The defenses are anticipation by several prior patents and denial of infringement. There are six of these prior patents—that to Jones, No. 98,599; to Craigie, No. 126,270; to Moore, No. 175,728 ; to Gale, No. 190,304; to Quinn, No. 205,903; and a German patent to Moller, No. 20,349. These well show a down-projecting flange from the valve, which restricts the flow of water as the valve nears its seat and prevents water hammer; but none of them appears to show such a continuing after-flow provided for by a passage around the flange. This well appears from the testimony of the defendants’ expert, Mr.- See, at X 2.45, Record, pp. 140.1, where he says, summarily, fol. 563: “That the earlier patents referred to show devices for retarding the closing motion of the valve in connection with the preliminarily entering plug, and that, allowing for dimensions, proportioning, and so forth, the devices will all have substantially the same action in the respects considered.” The plug referred to is the projecting flange, and the retarding the closing motion of the valve by the flange appears to be a different [102]*102thing from providing for the after-flow by the passage around the flange or plug.
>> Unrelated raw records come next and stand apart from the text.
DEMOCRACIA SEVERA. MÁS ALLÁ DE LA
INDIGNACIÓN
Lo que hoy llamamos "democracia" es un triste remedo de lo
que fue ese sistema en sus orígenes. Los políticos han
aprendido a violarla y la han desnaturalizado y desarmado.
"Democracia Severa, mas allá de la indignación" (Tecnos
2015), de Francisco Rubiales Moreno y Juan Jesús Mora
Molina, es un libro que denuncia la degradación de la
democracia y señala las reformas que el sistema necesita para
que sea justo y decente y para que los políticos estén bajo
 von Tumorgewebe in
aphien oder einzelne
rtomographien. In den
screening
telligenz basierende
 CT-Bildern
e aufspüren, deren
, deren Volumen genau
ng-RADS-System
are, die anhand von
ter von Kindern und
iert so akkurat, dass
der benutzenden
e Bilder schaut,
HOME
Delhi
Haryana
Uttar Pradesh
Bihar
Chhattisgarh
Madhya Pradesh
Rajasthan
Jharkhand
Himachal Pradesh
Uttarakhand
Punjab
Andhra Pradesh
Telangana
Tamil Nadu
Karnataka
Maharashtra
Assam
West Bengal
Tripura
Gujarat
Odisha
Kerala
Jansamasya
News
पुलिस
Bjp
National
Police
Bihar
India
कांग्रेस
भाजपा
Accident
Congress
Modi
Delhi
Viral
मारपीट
This view is affirmed by X 2.46 following, and the answer; and confirms the testimony of the plaintiffs’ expert Mr. Fraser, when he says, at page 41, fol. 161, of the .record: “I understand from the patent specification that this particular means for retarding the closing movement of the valve forms in itself no part of the invention of claims 1 and 2 of this patent.” Upon these considerations those claims appear to be valid.
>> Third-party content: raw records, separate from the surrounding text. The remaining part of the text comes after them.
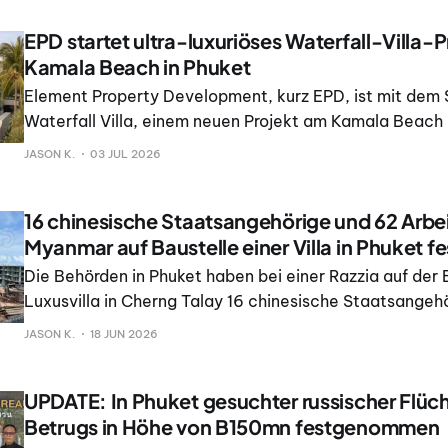
EPD startet ultra-luxuriöses Waterfall-Villa-
Kamala Beach in Phuket
Element Property Development, kurz EPD, ist mit dem 
Waterfall Villa, einem neuen Projekt am Kamala Beach in
in den ultra-luxuriösen Immobilienmarkt von Thailand e
JASON K.
03 JUL 2026
16 chinesische Staatsangehörige und 62 Arbei
Myanmar auf Baustelle einer Villa in Phuket
Die Behörden in Phuket haben bei einer Razzia auf der 
Luxusvilla in Cherng Talay 16 chinesische Staatsangeh
registrierte Wanderarbeiter aus Myanmar festgenomme
JASON K.
18 JUN 2026
fand um 10:00 Uhr statt und wurde vom Security Threa
Comman
UPDATE: In Phuket gesuchter russischer Flüc
Betrugs in Höhe von B150mn festgenommen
The question of infringement turns largely upon this distinction between the means of producing the after-flow of the patent and those for retarding the closing motion of the valve. As to the latter, the appliances of the defendants’ valve resembles as well those of the earlier patents as those of the patent in suit; but, as this after-flow does not appear in the earlier patents, the means for producing it cannot be compared with them, and must be with this. When so compared, the after-flows appear to be produced by equivalent means in substantially the same way.

Decree for plaintiff.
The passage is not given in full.